Car seat is the only thing I can think of I wouldn't get used. We never used a crib so that thought wouldn't enter my mind


----------



## ChetMC (Aug 27, 2005)

The only thing I wouldn't buy used is a breastpump... single user, not hospital grade.

A single user pump can't be properly sterilized. The warranty is void if it's sold or given to another person. Pumps also wear out gradually. The motor on electric pumps will go after a period of time and the pump can slowly lose suction. Other parts can wear out on manual pumps, and although they can be replaced, manual pumps are cheap enough that I'd just buy a new one.

For a carseat, I wouldn't buy used off of something like Craigslist or kijiji, but I would buy from somebody I knew well enough to be sure about the history of seat (ie, no accidents). I'd just check the expiry date on the seat to make sure that it would be good for the period of time that we wanted to use it. I know people who thought they were saving money by buying a used seat, but they weren't really because it was so close to the expiry. We even check the expiry date when we buy carseats from stores... since they can sit in storage for up to a year before being sold.

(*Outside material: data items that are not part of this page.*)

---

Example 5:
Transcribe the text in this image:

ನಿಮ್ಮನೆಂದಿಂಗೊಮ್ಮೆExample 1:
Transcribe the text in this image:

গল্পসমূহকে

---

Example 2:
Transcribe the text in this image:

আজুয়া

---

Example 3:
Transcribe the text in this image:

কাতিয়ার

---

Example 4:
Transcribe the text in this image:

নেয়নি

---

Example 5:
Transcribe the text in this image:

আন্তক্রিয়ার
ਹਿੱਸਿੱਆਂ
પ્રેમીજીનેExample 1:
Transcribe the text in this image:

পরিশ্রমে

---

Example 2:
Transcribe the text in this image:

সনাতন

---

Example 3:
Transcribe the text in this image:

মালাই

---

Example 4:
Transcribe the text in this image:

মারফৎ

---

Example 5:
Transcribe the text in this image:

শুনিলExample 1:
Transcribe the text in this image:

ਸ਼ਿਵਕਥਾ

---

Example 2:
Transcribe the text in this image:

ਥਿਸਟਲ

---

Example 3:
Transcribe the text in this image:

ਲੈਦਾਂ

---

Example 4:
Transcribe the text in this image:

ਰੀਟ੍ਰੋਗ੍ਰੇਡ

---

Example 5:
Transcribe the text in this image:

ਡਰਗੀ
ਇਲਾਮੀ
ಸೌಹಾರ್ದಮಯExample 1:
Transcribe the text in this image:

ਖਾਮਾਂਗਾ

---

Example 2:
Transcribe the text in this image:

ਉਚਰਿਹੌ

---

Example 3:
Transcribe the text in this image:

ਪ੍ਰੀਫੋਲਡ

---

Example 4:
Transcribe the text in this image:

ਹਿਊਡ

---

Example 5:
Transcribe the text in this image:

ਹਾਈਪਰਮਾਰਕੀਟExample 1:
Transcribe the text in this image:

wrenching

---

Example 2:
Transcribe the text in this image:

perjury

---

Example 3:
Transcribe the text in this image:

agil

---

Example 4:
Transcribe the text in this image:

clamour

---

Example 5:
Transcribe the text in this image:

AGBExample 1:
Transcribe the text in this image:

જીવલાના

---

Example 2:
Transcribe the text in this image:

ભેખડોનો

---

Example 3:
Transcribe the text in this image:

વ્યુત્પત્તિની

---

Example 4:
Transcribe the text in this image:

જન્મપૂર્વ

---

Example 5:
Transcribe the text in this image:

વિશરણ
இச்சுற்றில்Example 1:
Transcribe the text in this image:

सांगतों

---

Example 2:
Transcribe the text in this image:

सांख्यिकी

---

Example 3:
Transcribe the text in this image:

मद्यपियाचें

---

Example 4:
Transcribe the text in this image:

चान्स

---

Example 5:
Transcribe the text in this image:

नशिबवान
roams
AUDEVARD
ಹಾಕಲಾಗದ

Used cribs I have no problem with at all. Our kids have only slept in used cribs... MIL and my mom bought used cribs to have at their houses, and we got a hand-me-down from SIL. We co-slept, but had a side car crib when our first got older, and the kids did use a crib from time to time when we were at the grandparents. It's easy to check recall lists, and I think the current standard for crib safety is about twenty years old... so used cribs need to be pretty old to not meet the standard.


----------



## Sharlla (Jul 14, 2005)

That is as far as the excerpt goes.